Both the line below containing "#fff; stroke-width: 14" and the line containing "middle; stroke-width: 5;", along with every line between them, should be repeated exactly; no other line belongs in the answer.

Stored data:
<<<<

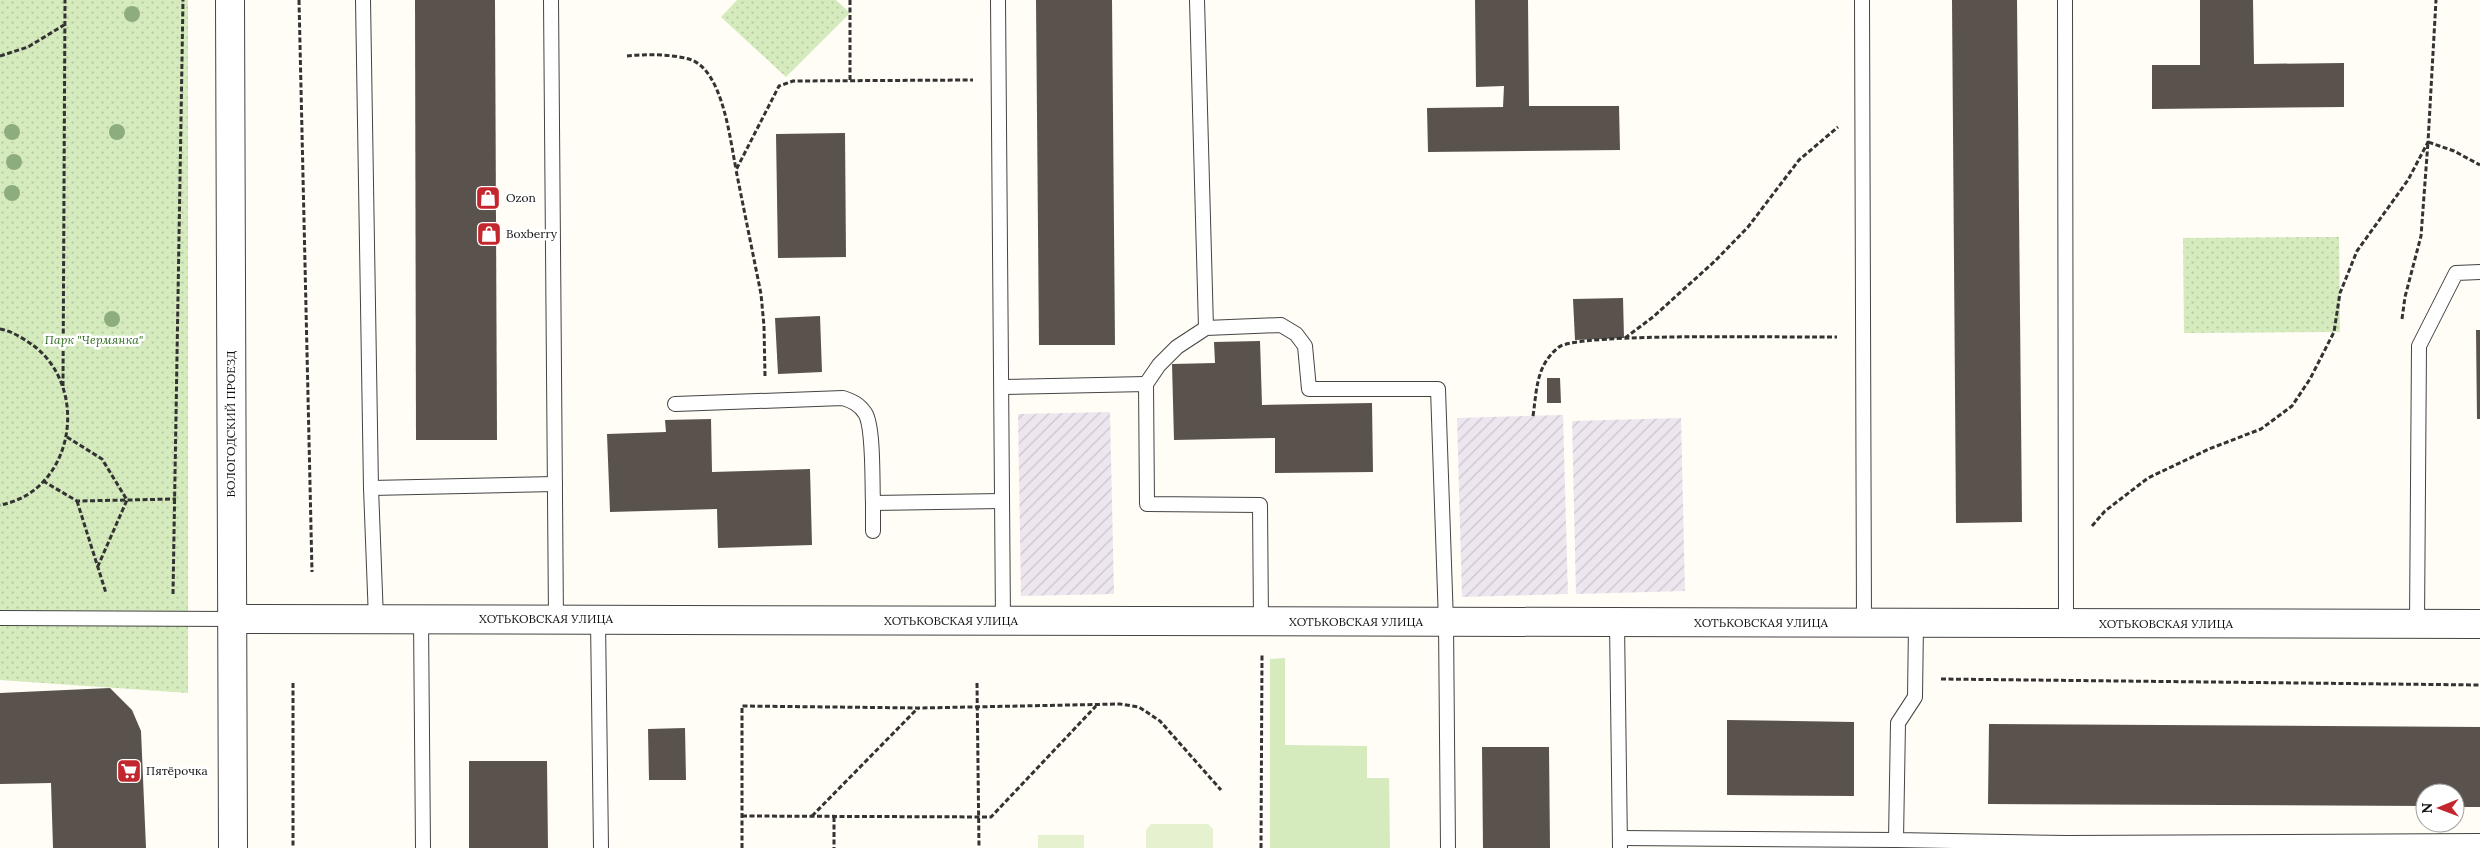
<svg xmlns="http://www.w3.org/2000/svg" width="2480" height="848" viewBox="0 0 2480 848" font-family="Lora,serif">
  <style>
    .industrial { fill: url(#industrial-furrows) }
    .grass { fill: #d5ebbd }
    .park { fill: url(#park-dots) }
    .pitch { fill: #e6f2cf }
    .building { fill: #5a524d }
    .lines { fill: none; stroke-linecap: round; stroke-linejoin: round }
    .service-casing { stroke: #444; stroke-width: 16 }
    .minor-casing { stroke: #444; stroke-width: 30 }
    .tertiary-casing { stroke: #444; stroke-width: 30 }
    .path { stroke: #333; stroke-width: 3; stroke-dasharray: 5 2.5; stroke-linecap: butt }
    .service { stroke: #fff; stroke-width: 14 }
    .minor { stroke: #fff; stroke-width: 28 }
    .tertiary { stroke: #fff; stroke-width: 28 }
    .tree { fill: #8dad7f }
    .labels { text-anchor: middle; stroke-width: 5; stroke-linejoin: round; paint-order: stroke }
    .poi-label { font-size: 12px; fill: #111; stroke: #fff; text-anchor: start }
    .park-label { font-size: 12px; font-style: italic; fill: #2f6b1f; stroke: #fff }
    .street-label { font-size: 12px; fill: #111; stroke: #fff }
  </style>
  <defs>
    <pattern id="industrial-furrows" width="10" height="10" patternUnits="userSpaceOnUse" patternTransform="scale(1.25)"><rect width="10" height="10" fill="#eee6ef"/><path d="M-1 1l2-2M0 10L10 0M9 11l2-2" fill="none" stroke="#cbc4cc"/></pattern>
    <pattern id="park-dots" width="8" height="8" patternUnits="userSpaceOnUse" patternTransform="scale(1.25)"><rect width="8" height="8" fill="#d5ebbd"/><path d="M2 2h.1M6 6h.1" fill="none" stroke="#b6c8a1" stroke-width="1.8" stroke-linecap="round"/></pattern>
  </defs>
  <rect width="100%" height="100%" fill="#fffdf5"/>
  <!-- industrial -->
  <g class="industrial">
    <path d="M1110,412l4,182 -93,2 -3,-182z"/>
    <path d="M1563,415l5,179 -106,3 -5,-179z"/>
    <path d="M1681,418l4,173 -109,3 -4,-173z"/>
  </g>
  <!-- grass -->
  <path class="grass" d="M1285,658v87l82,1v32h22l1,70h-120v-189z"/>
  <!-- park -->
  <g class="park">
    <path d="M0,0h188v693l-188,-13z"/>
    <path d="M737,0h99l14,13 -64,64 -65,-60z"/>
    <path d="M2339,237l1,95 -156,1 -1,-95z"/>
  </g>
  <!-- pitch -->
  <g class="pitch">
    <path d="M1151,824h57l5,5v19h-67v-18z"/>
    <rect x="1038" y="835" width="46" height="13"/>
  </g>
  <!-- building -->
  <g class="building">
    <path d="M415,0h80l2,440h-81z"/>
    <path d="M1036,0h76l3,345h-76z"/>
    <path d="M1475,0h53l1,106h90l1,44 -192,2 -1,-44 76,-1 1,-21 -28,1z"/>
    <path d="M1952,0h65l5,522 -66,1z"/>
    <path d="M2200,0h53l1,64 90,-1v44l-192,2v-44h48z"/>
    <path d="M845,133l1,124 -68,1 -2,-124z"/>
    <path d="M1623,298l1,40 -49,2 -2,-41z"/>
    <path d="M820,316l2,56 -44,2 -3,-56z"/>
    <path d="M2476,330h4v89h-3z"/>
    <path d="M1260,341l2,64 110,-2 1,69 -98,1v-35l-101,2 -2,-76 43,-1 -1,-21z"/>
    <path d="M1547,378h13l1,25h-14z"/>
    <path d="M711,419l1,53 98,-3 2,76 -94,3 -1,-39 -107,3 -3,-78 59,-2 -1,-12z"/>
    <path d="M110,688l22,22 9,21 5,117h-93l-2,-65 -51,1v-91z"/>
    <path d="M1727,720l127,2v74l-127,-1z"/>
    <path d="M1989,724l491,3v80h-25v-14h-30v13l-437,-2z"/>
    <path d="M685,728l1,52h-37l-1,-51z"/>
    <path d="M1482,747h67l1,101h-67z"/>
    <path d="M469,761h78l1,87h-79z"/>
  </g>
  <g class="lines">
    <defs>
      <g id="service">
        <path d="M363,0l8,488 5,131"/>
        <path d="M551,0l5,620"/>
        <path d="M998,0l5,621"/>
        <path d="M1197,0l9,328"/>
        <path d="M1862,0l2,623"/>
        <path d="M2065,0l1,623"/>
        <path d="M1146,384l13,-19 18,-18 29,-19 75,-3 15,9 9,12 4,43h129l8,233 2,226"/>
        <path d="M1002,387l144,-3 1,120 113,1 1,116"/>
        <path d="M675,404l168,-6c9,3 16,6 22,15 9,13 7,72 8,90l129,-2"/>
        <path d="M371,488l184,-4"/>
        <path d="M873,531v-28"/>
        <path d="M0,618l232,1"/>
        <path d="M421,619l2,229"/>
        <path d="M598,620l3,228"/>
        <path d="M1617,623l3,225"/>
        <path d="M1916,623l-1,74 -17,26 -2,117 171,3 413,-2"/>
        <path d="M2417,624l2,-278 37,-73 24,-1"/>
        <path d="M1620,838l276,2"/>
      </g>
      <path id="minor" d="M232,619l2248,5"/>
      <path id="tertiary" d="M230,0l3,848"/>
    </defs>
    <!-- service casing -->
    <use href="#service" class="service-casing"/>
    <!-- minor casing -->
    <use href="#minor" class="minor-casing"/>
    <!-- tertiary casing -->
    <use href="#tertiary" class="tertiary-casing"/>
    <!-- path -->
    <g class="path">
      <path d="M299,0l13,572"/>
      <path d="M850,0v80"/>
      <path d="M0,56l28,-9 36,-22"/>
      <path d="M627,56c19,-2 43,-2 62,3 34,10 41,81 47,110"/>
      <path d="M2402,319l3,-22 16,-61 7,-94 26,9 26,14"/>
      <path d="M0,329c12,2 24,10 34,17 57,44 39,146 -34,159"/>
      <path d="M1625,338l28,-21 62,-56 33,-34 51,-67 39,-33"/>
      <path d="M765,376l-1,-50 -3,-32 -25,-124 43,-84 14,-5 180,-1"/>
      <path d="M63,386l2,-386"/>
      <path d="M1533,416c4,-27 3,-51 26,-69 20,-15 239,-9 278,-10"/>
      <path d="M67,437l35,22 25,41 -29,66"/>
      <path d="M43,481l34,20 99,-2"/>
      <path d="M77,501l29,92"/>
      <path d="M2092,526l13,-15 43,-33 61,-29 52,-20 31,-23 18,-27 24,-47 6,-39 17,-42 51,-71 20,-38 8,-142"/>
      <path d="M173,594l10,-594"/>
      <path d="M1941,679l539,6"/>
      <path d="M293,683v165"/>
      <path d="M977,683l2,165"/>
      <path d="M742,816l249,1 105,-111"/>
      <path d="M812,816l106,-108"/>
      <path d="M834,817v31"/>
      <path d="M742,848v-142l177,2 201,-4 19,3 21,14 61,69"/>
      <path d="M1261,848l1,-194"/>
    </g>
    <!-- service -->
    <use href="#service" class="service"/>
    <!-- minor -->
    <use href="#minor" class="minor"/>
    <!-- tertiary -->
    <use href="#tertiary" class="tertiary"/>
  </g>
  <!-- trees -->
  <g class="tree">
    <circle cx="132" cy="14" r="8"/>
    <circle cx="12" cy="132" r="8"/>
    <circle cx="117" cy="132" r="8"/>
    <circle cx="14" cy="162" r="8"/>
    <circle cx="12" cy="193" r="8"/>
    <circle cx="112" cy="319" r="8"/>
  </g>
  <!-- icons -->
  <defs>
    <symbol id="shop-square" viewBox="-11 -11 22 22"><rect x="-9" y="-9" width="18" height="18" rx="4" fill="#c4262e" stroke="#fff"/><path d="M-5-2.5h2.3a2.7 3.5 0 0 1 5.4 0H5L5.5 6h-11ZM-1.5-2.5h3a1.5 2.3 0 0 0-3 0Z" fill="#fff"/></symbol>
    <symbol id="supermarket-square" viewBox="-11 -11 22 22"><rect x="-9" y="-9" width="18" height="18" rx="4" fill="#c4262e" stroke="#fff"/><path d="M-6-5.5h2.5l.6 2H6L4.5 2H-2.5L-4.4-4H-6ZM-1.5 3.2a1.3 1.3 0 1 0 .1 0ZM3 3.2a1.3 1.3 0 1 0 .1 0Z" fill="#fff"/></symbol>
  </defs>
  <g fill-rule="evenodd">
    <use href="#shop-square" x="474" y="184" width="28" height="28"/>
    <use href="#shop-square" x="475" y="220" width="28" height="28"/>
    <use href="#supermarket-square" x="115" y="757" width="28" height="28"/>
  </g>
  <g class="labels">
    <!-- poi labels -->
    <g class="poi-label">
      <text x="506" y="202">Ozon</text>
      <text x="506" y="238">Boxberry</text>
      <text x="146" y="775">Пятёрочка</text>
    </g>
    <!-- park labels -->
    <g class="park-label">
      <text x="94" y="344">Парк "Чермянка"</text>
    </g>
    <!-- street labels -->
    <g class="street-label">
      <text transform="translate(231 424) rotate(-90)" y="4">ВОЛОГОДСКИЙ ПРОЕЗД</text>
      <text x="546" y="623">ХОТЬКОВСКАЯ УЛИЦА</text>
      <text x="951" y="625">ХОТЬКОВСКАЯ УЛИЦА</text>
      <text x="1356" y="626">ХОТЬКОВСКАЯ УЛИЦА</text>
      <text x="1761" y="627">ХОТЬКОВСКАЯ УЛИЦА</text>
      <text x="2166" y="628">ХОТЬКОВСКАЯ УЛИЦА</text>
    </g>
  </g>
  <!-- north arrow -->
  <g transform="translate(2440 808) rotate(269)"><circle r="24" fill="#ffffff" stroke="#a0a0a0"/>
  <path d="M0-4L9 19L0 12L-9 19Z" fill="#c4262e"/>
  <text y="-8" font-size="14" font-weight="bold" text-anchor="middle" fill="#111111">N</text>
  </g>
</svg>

>>>>

Solution to this exercise:
    .service { stroke: #fff; stroke-width: 14 }
    .minor { stroke: #fff; stroke-width: 28 }
    .tertiary { stroke: #fff; stroke-width: 28 }
    .tree { fill: #8dad7f }
    .labels { text-anchor: middle; stroke-width: 5; stroke-linejoin: round; paint-order: stroke }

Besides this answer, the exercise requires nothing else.